Libpcap uses PF_PACKET sockets to capture on Linux 2.2 and later (Linux 1.x and 2.0 didn't have PF_PACKET sockets). The original PF_PACKET sockets delivered packets using the regular socket mechanisms, meaning libpcap (or any other program capturing traffic) had to make one recvmsg() call on that socket for every packet. This was more expensive than, for example, the way the BPF mechanism on *BSD and OS X works, where multiple packets are delivered on every read, so, with a high level of traffic, fewer system calls are made.

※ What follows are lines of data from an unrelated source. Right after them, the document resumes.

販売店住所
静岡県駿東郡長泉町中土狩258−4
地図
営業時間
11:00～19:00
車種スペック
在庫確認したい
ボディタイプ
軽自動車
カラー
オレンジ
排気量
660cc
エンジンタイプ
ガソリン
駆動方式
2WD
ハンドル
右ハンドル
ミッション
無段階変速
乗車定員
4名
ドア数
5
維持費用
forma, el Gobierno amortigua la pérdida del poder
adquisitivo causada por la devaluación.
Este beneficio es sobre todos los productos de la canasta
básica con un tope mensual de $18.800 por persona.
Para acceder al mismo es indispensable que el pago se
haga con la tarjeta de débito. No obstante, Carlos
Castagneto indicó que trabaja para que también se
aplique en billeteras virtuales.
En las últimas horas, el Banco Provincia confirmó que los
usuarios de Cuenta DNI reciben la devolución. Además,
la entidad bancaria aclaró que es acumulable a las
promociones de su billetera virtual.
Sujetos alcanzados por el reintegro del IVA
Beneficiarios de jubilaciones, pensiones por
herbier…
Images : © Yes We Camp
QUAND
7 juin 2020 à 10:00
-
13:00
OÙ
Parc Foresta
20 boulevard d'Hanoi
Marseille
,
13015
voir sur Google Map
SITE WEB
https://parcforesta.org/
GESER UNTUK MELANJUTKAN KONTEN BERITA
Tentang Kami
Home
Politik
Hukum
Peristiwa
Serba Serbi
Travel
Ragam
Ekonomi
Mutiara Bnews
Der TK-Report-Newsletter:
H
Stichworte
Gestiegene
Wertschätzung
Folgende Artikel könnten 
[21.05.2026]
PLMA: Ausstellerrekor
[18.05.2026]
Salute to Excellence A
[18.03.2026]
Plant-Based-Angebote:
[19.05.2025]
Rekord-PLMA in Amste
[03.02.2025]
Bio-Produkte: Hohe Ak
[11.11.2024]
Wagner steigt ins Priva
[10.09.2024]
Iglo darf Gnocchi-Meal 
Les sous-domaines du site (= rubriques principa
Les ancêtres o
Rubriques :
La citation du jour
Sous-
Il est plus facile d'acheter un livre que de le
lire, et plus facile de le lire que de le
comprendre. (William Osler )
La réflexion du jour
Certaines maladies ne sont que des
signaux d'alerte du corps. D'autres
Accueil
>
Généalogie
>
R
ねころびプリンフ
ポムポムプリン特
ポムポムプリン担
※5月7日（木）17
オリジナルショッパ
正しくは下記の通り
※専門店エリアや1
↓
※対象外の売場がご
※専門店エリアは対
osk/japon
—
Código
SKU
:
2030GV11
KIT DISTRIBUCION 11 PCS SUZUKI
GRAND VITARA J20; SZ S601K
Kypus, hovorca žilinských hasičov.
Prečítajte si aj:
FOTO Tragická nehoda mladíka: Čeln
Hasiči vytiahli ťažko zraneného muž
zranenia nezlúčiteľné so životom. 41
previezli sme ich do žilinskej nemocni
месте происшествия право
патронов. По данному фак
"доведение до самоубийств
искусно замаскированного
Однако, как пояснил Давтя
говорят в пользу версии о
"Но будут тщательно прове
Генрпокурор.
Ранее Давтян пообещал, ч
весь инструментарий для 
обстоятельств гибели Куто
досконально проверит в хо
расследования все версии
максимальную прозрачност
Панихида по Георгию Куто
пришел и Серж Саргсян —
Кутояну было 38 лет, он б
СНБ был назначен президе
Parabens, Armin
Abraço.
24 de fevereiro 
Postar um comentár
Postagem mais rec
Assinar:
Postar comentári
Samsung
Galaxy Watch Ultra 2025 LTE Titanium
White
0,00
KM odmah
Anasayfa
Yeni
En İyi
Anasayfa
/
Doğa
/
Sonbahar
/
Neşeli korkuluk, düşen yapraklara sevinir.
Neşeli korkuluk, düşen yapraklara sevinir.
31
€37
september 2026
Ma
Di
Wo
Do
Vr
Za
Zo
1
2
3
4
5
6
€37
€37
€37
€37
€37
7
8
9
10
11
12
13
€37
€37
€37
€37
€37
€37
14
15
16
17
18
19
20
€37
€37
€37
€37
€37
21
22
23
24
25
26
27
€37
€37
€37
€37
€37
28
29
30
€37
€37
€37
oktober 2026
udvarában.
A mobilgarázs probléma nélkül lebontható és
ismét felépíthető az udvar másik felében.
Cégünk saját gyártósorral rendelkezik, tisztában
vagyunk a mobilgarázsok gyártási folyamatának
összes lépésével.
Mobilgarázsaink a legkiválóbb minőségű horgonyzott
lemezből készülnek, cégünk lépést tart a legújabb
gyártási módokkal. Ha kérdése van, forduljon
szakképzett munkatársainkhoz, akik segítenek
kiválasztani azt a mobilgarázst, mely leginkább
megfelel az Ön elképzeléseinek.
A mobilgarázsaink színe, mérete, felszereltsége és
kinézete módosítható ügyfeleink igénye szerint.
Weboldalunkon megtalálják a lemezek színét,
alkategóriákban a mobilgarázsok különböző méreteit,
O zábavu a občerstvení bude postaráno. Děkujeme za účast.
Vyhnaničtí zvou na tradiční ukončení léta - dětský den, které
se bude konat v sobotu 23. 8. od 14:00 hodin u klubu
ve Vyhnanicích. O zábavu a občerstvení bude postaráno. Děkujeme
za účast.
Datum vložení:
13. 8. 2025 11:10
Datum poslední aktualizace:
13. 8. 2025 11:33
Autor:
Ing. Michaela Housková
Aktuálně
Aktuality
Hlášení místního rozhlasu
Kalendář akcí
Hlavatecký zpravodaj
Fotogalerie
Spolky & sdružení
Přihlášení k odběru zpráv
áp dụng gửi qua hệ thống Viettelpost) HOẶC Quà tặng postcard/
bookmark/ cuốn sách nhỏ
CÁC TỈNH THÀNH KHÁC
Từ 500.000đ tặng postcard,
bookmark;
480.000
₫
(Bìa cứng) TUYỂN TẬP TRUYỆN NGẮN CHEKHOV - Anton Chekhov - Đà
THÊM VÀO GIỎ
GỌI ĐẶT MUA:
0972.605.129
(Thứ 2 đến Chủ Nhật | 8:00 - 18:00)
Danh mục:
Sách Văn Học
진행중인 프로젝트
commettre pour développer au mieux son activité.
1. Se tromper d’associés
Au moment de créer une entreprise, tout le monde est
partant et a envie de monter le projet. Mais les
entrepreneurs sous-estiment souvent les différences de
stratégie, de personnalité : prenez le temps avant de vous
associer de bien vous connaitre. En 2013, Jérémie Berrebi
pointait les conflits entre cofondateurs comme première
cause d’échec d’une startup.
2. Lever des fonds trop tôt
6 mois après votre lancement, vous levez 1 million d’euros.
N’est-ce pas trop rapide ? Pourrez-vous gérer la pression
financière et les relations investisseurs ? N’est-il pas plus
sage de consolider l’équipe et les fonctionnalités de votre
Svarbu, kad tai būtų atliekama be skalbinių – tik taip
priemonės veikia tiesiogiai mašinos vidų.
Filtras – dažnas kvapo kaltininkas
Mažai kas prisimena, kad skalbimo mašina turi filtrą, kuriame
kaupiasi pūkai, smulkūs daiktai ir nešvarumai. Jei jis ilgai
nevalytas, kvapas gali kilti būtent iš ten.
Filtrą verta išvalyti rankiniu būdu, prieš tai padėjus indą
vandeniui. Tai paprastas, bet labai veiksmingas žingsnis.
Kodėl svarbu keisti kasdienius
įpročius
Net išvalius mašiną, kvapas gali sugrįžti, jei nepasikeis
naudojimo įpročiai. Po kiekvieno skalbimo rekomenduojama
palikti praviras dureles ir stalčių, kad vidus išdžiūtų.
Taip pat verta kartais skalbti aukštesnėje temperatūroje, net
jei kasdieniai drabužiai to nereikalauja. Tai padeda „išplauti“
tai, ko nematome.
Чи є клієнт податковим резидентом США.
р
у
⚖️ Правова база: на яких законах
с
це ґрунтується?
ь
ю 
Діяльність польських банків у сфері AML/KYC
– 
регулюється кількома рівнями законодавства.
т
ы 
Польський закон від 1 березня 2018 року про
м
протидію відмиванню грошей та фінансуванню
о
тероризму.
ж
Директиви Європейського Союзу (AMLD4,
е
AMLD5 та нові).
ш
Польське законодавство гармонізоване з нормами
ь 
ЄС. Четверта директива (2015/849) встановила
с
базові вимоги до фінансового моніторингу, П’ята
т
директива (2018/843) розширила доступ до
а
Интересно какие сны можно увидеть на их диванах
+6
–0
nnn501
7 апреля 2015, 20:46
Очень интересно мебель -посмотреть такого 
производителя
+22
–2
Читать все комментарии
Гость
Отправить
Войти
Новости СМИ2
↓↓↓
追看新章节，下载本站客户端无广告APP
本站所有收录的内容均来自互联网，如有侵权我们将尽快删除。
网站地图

Linux 2.4, I think, introduced the "turbopacket" mechanism (that's what the "T" in "TPACKET" stands for - "turbo"), which provides a memory-mapped buffer shared by the kernel and userland. With that, fewer copies are needed when delivering packets, and the packet-reading loop in userland can process multiple packets per wakeup (to wait for packets to arrive, userland makes a select(), poll(), or epoll() call). Unfortunately, that mechanism provided a ring of fixed-size buffers, and libpcap has to choose a size big enough for the largest possible packet. Earlier versions picked packets that were the same size as the snapshot length provided, i.e. probably 64K-1 for the version of Wireshark you're using, which is quite wasteful - the buffer ends up not having enough slots for packets to avoid overrun. Some later versions attempted to use the MTU to determine the slot size, but it can't always do that, and even if it can that can be wasteful.

In some 3.x version (3.6?), TPACKET_V3, a significantly different turbopacket mechanism, was added. It's more like BPF, in that a buffer doesn't hold one packet, it can have multiple packets packed into it. This makes a lot better use of memory for capturing, and a lot fewer packets get dropped.